NEW YORK (Thomson Reuters Foundation) - New, unharmful rites of passage should replace female genital mutilation, U.N. chief Ban Ki-moon said on Monday after new data showed there were more victims of the custom than previously estimated.
The call by the U.N. Secretary-General was heard by diplomats, campaigners and survivors gathered at the U.N. headquarters in New York to mark the International Day of Zero Tolerance for Female Genital Mutilation, which fell on Saturday.
“I am especially inspired by communities that find better ways to mark the rite of passage into womanhood,” said Ban.
He gave the example of young girls in Kenya and Tanzania spending a week away from their families to learn life skills instead of being cut.
The U.N.’s children’s agency UNICEF said on Friday more than 200 million girls and women globally have suffered genital mutilation, far higher than previously estimated.
Despite growing momentum to end female genital mutilation (FGM), experts warned that booming populations in some high prevalence countries were undermining efforts to tackle the practice widely condemned as a serious human rights abuse.
The UNICEF data covers 30 countries, but half of girls and women who have been cut live in just three countries - Egypt, Ethiopia and Indonesia.
The new global figure includes nearly 70 million more girls and women than UNICEF estimated in 2014, largely due to the inclusion of data from Indonesia which was left out in 2014 because there were no reliable national figures at the time.
The ancient ritual - practised across a swathe of African countries and pockets of Asia and the Middle East - usually involves the partial or total removal of a girl’s external genitalia.
Speaking on the panel, Kenyan FGM survivor Keziah Bianca Oseko, called the practice “barbaric” and said the trauma of being cut pushed her into activism against FGM. “I now have to stand up and fight for the rights of women,” she said.
Malian survivor Inna Modja, a professional singer who now lives in France, spoke of experiencing a loss of identity as a teenager having been subjected to the ritual at age four.

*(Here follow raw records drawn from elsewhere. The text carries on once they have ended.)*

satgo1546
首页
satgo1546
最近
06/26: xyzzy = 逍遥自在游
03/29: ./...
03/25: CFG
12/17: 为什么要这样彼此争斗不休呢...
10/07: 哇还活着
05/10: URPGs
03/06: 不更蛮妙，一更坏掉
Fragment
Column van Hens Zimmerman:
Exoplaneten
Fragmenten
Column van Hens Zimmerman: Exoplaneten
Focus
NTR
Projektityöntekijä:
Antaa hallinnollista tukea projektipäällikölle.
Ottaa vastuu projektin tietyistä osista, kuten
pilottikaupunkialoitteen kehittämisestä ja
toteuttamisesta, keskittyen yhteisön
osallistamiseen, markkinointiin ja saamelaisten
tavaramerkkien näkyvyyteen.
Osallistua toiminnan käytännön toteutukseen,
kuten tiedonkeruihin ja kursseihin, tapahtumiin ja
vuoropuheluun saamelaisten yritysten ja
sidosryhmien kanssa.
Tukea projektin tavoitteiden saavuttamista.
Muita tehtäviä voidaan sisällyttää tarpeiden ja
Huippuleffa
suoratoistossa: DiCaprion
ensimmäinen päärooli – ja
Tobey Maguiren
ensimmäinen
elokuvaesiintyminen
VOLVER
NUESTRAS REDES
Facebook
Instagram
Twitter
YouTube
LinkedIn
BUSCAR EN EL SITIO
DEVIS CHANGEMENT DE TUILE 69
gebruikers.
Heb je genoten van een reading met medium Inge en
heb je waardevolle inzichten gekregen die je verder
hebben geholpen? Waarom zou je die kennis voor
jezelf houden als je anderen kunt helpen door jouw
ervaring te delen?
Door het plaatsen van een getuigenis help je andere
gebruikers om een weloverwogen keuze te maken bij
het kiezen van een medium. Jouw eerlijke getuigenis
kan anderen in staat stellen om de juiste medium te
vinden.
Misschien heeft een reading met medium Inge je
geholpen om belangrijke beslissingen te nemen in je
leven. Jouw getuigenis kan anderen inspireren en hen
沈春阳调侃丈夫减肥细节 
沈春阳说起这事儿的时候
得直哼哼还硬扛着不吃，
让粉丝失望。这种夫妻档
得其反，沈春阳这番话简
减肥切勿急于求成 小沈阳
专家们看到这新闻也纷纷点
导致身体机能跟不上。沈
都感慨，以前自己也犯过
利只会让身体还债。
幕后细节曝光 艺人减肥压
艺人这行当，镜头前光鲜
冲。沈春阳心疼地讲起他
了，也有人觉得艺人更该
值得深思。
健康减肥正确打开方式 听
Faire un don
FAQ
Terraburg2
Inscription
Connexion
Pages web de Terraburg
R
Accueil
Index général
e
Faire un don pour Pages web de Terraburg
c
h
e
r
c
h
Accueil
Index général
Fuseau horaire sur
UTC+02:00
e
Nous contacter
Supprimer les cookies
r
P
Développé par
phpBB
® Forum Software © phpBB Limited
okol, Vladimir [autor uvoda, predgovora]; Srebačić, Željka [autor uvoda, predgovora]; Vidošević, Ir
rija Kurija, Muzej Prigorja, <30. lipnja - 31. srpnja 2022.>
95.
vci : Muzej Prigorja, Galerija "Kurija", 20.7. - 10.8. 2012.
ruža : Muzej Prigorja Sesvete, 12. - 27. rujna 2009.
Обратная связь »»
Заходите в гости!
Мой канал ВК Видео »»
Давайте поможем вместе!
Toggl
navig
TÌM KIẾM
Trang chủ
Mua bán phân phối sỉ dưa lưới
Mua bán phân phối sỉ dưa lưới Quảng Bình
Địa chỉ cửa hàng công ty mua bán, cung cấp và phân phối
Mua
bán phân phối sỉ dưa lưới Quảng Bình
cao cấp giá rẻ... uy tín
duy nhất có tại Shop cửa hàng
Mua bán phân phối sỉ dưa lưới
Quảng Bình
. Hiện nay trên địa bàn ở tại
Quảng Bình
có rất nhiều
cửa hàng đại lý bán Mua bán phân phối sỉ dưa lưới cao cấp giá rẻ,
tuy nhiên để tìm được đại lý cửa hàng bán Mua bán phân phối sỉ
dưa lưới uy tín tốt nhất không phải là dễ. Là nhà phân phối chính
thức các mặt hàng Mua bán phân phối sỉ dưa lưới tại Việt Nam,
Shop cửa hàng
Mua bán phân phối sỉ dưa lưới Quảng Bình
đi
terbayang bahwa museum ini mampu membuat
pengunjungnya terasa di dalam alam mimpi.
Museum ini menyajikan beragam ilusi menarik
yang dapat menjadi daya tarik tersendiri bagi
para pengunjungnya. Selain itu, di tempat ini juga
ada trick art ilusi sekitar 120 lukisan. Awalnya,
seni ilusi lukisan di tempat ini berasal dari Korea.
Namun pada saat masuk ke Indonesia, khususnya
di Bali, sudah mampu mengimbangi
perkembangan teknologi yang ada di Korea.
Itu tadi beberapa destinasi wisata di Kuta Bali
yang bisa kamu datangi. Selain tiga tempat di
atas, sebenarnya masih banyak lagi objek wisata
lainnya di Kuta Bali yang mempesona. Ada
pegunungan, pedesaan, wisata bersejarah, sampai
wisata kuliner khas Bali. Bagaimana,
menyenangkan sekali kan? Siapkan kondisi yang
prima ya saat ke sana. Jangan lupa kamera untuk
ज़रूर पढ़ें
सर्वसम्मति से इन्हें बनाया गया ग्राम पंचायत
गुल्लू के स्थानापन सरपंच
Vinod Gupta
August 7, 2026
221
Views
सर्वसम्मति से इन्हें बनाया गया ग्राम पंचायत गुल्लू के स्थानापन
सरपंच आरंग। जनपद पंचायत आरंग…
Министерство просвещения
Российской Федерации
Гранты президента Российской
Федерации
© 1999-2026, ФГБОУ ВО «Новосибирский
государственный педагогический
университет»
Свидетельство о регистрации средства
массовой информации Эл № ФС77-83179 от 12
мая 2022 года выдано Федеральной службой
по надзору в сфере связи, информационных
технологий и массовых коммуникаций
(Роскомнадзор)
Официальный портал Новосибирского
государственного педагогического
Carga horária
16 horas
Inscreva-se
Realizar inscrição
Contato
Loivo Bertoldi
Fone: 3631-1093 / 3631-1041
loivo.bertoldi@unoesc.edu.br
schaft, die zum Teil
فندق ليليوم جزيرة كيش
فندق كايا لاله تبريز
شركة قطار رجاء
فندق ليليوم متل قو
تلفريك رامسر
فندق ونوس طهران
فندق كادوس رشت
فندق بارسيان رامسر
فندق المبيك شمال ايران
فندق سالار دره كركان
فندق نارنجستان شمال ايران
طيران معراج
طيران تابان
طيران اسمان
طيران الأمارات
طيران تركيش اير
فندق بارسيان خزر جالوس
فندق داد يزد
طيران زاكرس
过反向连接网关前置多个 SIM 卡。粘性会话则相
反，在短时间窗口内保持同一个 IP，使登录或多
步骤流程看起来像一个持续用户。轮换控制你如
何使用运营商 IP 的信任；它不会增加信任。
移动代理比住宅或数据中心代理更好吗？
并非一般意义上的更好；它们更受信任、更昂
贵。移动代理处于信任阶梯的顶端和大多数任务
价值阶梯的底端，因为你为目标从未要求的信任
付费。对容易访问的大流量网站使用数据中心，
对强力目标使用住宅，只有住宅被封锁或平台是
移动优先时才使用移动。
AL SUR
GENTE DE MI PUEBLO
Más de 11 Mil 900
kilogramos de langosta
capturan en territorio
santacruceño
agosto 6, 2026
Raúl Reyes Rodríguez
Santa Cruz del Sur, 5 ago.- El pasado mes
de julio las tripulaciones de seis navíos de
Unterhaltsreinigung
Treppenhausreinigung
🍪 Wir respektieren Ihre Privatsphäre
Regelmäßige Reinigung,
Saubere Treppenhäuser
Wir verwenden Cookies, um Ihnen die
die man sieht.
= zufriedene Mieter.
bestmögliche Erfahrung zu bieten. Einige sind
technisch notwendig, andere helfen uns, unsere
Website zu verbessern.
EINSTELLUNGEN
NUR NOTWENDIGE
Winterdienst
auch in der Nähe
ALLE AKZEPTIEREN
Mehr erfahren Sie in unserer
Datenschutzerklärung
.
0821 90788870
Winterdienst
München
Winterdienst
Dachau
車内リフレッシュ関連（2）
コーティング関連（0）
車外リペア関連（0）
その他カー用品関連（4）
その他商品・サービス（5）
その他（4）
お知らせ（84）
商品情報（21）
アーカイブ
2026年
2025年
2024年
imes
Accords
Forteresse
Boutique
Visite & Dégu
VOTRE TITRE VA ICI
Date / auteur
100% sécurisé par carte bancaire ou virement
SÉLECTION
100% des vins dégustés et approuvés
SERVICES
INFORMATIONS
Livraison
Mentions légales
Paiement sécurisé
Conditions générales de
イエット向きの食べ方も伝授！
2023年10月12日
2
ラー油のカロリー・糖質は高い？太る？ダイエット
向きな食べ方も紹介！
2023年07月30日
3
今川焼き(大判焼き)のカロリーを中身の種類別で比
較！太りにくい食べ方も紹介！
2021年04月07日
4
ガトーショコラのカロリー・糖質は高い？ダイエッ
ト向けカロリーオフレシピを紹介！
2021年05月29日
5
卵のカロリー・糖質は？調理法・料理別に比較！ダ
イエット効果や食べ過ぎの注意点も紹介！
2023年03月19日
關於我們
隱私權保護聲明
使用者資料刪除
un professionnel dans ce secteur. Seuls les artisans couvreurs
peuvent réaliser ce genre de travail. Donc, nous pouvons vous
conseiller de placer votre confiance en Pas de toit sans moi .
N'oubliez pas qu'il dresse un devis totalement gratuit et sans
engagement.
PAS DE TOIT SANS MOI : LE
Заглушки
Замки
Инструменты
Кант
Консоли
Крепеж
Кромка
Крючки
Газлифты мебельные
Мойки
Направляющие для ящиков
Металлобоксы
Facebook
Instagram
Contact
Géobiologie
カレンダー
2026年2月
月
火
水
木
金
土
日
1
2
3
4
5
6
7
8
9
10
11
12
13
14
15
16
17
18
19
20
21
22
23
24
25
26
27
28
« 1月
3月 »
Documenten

“I felt that I would never become a women because I had something missing,” she said, tears welling up in her eyes. “Cutting me was telling me that I’m not good enough.”
Ending female genital mutilation is part of a set of development goals adopted by U.N. member states last year. Goal five counts among its targets eliminating FGM by 2030.
But high fertility rates in countries where FGM is prevalent poses a sizeable hurdle, the U.N. population fund’s (UNFPA) executive director, Babatunde Osotimehin, told the audience.
“If current trends continue, the number of girls affected by FGM in high-prevalence countries is likely to increase,” Osotimehin said.
The country with the highest rate of FGM remains Somalia where figures show 98 percent of girls and women aged between 15 and 49 have been cut. Guinea, Djibouti and Sierra Leone also have very high rates.